I'm working with the following SPARQL query, which is an example on the web-based end of my institution's SPARQL endpoint;
SELECT ?building_number ?name ?occupants WHERE {
?site a org:Site ;
rdfs:label "Highfield Campus" .
?building spacerel:within ?site ;
skos:notation ?building_number ;
rdfs:label ?name .
OPTIONAL {
?building soton:buildingOccupants ?occ .
?occ rdfs:label ?occupants .
} .
} ORDER BY ?name
The problem is that as well as getting data from 'Buildings and Places', the Dataset I'm interested in, and would expect the example to use, it also gets data from the 'Facilities and Equipment' dataset, which isn't relevant. You should see this if you follow the link.
I suspect the example may pre-date the addition of the Facilities and Equipment dataset, but even with the research I've done into SPARQL, I can't see a clear way to define which datasets to include.
Can anyone recommend a starting point to limit it to just show 'Buildings', or, more specifically, results from the 'Buildings and Places' dataset.
Thanks
First things first, you really need to use SELECT DISTINCT, as otherwise you'll get repeated results.
To answer your question, you can use GRAPH { ... } to filter certain parts of a SPARQL query to only match data from a specific dataset. This only works if the SPARQL endpoint is divided up into GRAPHs (this one is). The solution you asked for isn't the best choice, as it assumes that things within sites in the 'places' dataset will always be resticted to buildings... That's risky -- as it might end up containing trees and signposts at some time in the future.
Step one is to just find out what graphs are in play:
SELECT DISTINCT ?g1 ?building_number ?name ?occupants WHERE {
?site a org:Site ;
rdfs:label "Highfield Campus" .
GRAPH ?g1 { ?building spacerel:within ?site ;
skos:notation ?building_number ;
rdfs:label ?name .
}
OPTIONAL {
?building soton:buildingOccupants ?occ .
?occ rdfs:label ?occupants .
} .
} ORDER BY ?name
Try it here: http://is.gd/WdRAGX
From this you can see that http://id.southampton.ac.uk/dataset/places/latest and http://id.southampton.ac.uk/dataset/places/facilities are the two relevant ones.

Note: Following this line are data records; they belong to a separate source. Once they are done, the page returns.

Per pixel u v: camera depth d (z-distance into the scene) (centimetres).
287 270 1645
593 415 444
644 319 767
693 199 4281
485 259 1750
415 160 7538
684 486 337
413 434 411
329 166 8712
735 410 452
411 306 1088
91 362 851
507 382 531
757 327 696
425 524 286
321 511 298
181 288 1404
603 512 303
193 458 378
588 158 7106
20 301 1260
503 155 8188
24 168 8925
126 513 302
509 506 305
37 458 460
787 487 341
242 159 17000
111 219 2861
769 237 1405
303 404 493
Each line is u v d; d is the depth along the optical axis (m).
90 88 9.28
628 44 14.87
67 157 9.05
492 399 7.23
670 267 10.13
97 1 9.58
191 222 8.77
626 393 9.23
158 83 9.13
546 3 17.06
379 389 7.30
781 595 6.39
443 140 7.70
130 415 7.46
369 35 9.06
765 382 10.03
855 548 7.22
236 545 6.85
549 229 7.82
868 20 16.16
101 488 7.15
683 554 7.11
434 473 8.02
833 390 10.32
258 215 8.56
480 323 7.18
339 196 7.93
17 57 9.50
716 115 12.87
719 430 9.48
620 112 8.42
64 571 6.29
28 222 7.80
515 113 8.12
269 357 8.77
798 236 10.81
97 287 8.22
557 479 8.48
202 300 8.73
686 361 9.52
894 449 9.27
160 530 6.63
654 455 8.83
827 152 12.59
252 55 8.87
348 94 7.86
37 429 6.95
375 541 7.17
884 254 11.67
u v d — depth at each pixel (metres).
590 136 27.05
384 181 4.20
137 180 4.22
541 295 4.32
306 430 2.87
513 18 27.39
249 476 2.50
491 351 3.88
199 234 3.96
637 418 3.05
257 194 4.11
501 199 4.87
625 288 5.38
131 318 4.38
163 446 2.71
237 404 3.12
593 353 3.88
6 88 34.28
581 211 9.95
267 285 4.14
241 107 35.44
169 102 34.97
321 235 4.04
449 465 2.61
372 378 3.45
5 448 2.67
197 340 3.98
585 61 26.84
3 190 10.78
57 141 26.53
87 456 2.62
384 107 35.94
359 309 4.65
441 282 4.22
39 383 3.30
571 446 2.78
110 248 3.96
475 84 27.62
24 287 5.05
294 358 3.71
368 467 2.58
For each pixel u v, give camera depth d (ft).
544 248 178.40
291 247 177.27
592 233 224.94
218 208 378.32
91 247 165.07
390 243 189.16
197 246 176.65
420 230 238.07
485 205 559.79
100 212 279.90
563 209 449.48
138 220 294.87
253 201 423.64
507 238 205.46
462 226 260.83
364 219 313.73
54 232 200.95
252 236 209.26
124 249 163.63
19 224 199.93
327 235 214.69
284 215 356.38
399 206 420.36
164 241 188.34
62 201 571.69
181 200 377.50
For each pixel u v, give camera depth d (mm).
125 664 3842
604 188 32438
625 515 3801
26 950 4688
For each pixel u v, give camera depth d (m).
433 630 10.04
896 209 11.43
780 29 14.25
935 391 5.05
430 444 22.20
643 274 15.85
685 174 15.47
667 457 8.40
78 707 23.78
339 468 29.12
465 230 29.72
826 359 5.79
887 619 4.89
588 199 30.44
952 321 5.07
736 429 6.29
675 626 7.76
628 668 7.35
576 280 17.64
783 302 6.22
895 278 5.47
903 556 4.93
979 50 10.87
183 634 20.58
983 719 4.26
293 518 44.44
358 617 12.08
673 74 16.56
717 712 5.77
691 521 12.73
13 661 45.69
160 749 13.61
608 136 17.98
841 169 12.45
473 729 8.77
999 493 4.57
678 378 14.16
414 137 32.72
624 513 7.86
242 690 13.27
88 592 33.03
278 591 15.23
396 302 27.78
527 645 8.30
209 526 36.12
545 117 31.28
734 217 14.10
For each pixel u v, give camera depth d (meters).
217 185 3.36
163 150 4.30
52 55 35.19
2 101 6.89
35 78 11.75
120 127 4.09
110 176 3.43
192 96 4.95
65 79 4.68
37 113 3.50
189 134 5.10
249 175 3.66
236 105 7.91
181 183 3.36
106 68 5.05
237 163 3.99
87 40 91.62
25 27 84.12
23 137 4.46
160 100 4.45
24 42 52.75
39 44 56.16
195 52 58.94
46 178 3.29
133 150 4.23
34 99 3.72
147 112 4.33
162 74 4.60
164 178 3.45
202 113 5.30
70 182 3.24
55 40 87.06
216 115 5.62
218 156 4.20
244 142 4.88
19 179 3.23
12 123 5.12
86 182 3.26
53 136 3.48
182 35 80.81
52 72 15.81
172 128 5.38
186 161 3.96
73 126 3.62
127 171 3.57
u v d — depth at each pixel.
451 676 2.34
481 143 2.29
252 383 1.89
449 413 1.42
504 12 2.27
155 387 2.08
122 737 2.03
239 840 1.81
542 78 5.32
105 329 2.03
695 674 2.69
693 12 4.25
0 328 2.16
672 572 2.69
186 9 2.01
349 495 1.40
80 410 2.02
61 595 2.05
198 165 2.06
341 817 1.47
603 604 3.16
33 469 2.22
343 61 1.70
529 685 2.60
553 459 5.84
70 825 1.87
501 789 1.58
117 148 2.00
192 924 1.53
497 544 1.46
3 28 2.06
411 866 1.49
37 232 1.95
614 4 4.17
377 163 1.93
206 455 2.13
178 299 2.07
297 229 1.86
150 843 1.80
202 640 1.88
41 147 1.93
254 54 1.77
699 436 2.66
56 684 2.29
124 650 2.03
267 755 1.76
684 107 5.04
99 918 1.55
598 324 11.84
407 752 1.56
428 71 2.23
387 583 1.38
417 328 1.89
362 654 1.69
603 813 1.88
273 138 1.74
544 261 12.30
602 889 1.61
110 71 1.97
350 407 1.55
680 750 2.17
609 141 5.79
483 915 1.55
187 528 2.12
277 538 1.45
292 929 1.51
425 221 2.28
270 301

To only look for things 'within' a site according to the "places" graph, use:
SELECT DISTINCT ?building_number ?name ?occupants WHERE {
?site a org:Site ;
rdfs:label "Highfield Campus" .
GRAPH <http://id.southampton.ac.uk/dataset/places/latest> {
?building spacerel:within ?site ;
skos:notation ?building_number ;
rdfs:label ?name .
}
OPTIONAL {
?building soton:buildingOccupants ?occ .
?occ rdfs:label ?occupants .
} .
} ORDER BY ?name
Alternate solutions:
Using rdf:type
Above I've answered your question, but it's not the answer to your problem. This solution is more semantic as it actually says 'only give me buildings within the campus' which is what you really mean.
Instead of filtering by graph, which is not very 'semantic' you could also restrict ?building to be of class 'building' which research facilities are not. They are still sometimes listed as 'within' a site. Usually when the uni has only published what campus they are on but not which building.
?building a rooms:Building
Using FILTER
In extreme cases you may not have data in different GRAPHS and there may not be an elegant relationship to use to filter your results. In this case you can use a FILTER and turn the building URI into a string and use a regular expression to match acceptable ones:
FILTER regex(str(?building), "^http://id.southampton.ac.uk/building/")
This is bar far the worst option and don't use it if you have to.
Belt and Braces
You can use any of these restictions together and a combination of restricting the GRAPH plus ensuring that all ?buildings really are buildings would be my recommended solution.